▶ _本文抜粋_
------------------------------------------------------------------------

自宅での第三回から幾ばくもなく、顧問は第四回のチャレンジを目的に遠征に出かけてきました。3月の、月曜の夜のことでした。
結果
まずは結論から。今回の結果はコチラになります
date:2022-03-07
location: Iidate, Fukushima
Optics: MT-200, astrodon LRGB
Camera: ASI183mm pro
Mount: CEM70, off axis guide
Exp: L:180s x 22, RGB: 180s x 7
Processing: Pixinsight and Photoshop
そして中心部の拡大
どおーですか、円盤の文様! 今までで最も良い結果を得ることができたと思っています。3年目にしてついに結願です。来年はもうチャレンジしないかもしれません。
撮影記
遠征地選び
当日の昼下がり、windytyを閲覧します。南風が入って雲が多いながらも晴れそうな予報が出ていました。
奥羽山脈を越えて西風が入る日と比較して、南風の晴れ間は透明度低いながらもシーイングが良いのではと愚考。ちょっとでも春霞をさけようと、標高600m弱の福島県の飯館村を選びました。
現地では、喜右衛門さん(喜右衛門 ☆ (@toshikatu0214) / Twitter)と初めてご一緒しました。注釈でご紹介します((私は氏をこの驚くべき動画
26日早朝のしし座流星群大火球痕の連続白心を動画にしてみました。
— 喜右衛門 ☆ (@toshikatu0214) 2020年11月27日
ちょっとつたないですが・・おいおい直していきます・・📷
2020.04.26
04時01分の大火球撮影は04時03分~37分です。
キャノンEOS6DHKIRにシグマ85mm Art#天体写真#獅子座流星群 pic.twitter.com/FD4CesxJsS
で知り、今回はお会いできて光栄でした。
「年を取ると足がいうこと聞かなくてね。泥の中を歩いてるみたいで撮影も大変ですよ」
と仰いながら、終始鼻歌交じりで楽しそうに撮影されていて、その翌日も撮影してたみたいです。すごい体力。またうかがうお話が楽しくて。内容を抜粋して紹介したい気持ちです。
- 「フォトコンにはよく投稿するんですけど、入選すると人生に目薬が落ちたような、ハッとする感じで良いんですよね」

------------------------------------------------------------------------

保存済みの項目
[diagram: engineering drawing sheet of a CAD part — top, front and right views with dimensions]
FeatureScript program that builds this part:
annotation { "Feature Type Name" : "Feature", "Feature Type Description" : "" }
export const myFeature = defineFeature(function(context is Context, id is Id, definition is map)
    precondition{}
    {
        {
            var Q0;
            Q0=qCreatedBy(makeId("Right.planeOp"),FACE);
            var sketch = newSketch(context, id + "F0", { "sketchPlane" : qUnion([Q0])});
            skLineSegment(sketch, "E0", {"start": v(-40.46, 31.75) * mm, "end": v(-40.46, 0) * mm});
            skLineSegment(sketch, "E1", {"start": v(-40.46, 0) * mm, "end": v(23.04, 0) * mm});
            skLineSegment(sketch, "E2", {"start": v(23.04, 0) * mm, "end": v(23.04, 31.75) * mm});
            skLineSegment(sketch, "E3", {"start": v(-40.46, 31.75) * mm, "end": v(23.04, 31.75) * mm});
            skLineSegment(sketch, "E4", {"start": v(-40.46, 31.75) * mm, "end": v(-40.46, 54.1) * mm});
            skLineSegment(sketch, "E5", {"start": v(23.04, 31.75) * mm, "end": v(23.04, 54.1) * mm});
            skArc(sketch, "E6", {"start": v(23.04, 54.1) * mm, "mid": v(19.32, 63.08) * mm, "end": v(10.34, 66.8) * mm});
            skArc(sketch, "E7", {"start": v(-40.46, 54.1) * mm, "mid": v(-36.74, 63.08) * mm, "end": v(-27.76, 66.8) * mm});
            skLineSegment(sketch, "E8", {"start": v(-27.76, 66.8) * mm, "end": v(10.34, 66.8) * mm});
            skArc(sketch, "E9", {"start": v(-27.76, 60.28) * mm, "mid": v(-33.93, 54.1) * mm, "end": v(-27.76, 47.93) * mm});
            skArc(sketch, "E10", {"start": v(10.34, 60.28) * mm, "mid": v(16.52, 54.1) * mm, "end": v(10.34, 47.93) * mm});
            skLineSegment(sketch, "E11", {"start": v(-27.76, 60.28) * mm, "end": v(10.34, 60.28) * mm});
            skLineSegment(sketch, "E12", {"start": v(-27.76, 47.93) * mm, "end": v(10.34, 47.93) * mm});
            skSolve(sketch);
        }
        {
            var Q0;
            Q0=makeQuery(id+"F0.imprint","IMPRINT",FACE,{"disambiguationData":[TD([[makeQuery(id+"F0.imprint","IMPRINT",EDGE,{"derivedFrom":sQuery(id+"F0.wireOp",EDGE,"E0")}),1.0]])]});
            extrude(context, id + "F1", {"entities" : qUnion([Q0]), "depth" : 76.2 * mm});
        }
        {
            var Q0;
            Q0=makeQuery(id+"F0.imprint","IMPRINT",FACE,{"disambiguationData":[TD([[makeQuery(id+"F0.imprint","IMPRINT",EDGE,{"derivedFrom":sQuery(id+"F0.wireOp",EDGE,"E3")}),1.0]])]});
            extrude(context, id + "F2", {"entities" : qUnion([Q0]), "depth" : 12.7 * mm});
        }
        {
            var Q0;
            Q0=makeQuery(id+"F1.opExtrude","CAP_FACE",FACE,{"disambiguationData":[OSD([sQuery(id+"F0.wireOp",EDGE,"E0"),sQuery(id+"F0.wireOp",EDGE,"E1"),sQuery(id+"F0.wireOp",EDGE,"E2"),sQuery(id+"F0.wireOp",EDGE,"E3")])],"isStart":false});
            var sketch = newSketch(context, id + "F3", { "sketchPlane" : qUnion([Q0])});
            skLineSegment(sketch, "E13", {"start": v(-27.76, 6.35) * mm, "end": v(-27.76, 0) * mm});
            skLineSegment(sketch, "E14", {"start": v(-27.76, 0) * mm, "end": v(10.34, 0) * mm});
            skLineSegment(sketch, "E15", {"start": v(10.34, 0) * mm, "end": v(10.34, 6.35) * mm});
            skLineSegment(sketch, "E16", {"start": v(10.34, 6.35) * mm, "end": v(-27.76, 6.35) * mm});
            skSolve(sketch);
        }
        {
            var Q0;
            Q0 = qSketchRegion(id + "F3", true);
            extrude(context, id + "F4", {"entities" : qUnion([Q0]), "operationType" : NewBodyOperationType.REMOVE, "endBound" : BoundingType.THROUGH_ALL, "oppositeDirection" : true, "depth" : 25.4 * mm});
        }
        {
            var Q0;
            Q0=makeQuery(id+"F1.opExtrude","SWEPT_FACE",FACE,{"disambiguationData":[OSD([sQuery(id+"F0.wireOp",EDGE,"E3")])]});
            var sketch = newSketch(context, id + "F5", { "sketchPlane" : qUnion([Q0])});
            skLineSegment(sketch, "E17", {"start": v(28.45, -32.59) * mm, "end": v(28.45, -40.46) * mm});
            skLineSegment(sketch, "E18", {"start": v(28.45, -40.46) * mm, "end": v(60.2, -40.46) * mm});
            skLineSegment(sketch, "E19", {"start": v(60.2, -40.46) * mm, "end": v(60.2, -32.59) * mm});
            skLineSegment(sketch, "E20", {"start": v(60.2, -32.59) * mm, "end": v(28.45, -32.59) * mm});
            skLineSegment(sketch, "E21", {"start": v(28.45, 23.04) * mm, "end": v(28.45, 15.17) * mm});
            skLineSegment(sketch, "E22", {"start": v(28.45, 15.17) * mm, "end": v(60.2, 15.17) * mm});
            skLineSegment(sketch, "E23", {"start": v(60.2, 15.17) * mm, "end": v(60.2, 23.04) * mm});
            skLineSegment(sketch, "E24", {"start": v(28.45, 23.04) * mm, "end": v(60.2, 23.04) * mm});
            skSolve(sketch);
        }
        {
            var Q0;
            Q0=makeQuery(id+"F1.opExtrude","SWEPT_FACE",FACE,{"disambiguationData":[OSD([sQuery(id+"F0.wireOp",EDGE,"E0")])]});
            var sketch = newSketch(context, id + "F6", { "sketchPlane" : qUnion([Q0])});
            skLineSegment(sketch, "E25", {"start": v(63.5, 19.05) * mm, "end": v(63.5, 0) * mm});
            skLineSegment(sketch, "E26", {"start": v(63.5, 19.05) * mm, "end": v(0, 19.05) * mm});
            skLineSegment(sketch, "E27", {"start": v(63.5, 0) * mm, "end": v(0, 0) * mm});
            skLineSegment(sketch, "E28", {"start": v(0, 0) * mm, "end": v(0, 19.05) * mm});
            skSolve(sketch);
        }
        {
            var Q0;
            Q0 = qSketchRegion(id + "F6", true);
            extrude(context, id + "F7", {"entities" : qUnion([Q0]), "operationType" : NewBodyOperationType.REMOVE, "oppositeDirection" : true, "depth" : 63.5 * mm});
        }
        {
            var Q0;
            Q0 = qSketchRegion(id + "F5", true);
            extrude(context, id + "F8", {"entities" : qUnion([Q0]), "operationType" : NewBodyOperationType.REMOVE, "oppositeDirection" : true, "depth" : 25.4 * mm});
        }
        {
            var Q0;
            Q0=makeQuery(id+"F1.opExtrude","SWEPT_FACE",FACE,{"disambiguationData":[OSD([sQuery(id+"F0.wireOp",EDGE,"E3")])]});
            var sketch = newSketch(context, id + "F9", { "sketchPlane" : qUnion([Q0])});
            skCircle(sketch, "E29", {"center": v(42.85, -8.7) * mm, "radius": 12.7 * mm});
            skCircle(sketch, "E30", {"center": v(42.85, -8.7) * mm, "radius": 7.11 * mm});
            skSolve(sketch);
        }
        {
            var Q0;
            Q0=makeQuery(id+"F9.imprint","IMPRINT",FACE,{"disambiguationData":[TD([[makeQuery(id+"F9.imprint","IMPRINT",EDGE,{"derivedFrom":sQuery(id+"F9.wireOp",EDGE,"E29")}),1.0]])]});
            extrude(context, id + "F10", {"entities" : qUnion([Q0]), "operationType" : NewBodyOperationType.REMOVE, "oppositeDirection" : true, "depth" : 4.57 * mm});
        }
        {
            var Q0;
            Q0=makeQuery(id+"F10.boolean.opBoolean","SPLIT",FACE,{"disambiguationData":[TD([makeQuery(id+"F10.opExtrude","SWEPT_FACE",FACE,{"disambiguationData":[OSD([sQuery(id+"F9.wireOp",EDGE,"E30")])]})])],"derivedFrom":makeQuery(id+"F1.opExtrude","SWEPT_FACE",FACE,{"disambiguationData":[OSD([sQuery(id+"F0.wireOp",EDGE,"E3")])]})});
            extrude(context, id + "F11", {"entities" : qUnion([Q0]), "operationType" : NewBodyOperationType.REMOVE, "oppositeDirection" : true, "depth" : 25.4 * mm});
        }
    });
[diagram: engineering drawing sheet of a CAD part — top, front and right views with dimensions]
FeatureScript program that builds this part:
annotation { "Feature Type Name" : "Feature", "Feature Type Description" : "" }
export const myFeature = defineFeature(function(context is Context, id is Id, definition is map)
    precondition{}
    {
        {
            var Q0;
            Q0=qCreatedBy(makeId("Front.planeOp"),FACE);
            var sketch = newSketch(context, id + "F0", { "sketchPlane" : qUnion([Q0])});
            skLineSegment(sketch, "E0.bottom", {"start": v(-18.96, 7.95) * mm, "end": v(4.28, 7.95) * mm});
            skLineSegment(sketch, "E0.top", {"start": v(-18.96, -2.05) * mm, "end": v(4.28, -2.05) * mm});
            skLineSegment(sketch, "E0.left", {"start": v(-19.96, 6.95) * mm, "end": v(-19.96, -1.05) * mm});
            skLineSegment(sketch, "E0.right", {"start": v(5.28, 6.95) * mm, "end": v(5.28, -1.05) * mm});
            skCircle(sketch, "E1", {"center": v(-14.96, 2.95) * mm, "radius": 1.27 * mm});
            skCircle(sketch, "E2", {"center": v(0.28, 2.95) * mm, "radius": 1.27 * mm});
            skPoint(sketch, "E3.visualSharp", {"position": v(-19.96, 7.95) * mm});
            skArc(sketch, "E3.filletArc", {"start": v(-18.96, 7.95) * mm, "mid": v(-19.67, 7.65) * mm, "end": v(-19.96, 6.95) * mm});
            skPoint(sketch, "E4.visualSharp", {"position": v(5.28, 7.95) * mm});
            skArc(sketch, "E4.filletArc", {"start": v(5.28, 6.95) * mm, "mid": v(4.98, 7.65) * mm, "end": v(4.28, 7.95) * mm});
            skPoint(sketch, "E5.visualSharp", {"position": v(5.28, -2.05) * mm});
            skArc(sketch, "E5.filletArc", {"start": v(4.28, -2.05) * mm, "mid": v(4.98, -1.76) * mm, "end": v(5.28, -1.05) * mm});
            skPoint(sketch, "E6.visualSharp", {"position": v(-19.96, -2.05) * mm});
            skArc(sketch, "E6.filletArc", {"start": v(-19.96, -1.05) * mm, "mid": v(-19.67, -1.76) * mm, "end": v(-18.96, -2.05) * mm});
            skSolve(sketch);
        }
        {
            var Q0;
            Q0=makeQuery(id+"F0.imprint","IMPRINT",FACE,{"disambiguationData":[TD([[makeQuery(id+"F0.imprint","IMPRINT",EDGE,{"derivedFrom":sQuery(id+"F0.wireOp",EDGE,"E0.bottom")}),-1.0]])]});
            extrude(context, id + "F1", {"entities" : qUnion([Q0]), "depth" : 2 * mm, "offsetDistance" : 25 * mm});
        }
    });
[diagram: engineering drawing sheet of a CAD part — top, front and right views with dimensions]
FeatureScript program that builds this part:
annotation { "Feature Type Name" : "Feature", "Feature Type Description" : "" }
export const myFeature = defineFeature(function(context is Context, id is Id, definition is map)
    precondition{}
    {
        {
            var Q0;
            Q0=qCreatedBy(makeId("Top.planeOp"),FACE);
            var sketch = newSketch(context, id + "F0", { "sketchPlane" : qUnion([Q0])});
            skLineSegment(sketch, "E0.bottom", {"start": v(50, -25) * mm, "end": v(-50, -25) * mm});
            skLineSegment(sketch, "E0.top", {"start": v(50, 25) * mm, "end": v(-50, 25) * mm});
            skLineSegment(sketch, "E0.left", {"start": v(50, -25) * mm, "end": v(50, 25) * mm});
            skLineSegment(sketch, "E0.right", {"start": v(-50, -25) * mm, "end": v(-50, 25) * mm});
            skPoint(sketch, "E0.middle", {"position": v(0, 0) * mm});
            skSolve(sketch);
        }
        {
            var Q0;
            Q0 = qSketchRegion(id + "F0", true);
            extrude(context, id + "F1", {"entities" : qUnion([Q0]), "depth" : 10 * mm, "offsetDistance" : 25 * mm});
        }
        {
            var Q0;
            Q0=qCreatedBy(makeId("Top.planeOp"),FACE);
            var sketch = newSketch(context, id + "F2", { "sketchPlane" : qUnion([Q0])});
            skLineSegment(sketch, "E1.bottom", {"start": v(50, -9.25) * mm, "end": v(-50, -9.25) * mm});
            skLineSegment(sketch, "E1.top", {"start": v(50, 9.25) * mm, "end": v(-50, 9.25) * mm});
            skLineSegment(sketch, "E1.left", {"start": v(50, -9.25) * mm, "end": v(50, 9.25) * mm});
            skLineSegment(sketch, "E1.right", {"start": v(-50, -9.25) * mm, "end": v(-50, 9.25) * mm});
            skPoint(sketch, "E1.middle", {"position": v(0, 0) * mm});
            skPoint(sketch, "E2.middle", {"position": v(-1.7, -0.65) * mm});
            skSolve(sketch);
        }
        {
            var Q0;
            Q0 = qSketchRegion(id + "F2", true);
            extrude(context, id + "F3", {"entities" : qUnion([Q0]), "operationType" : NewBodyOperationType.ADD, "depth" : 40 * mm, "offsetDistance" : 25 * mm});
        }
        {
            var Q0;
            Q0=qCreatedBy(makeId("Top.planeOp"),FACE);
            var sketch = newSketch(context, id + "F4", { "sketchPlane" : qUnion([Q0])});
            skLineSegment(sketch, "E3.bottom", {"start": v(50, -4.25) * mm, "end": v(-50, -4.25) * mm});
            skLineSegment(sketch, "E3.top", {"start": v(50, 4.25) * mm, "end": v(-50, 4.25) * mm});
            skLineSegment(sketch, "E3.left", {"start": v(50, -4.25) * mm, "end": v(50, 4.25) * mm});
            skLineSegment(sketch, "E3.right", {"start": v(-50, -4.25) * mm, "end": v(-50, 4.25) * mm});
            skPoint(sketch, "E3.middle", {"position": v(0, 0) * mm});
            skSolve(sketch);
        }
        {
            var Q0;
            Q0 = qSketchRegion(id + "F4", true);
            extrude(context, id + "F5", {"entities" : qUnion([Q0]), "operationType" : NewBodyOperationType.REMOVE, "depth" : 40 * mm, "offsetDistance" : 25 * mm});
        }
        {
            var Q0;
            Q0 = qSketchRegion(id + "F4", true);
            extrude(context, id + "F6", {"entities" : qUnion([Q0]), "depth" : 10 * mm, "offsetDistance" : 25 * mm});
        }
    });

------------------------------------------------------------------------

▶ _作業内容_
(1) この撮影記について、次の問いに答えよ。
(a) 撮影日はいつか。
(b) 遠征地に選ばれた場所と、その標高はどうか。
(c) 撮影に使ったカメラは何か。
(2) この撮影記の続きを、最後の文のあとから書き進めよ。

▶ _解答一覧_
(1)
(a) 2022年3月7日
(b) 福島県の飯館村、標高600m弱
(c) ASI183mm pro

(2)
- 「この年になってようやく気付いたんですけど、女性って要は過程を共有できると嬉しいみたいなんですよね。この前、妻に勧められて応募したフォトコンで入選して、もらった商品券でプレゼントを買ってあげたら、たいそう喜んでましたよ。カメラレンズ買っても大丈夫なくらいに(笑」
「人生に目薬」という表現にコモンは感激しました。「妻攻略法」も参考になりますー^^。あれ、なぜか注釈にならない。))
はじめてのLRGB撮影
実は今回の撮影、そーなのかー氏と合作という話が事前にあり、コモンはモノクロカメラのASI183MMで、L画像を重点的に、慣れていないRGBはちょっとだけ撮ろうと計画していました*1。M104の高度が30°を超えた23時当たりから
- Lを1時間
- Bを20分
- Gを20分
- Rを20分
- Lを最後まで、
という割で撮影していきます。ちょうどBの撮影時に対象が南中するタイムテーブルです。
途中でAPTが突然落ちて設定がリセットされ、撮像ソフトをSharpCapに切り替えるなど、トラブル含みながらも撮影は進んでいました。
しかし撮影の後半、予期せぬ事態が起きたのです!
シーイングに急激な変化が!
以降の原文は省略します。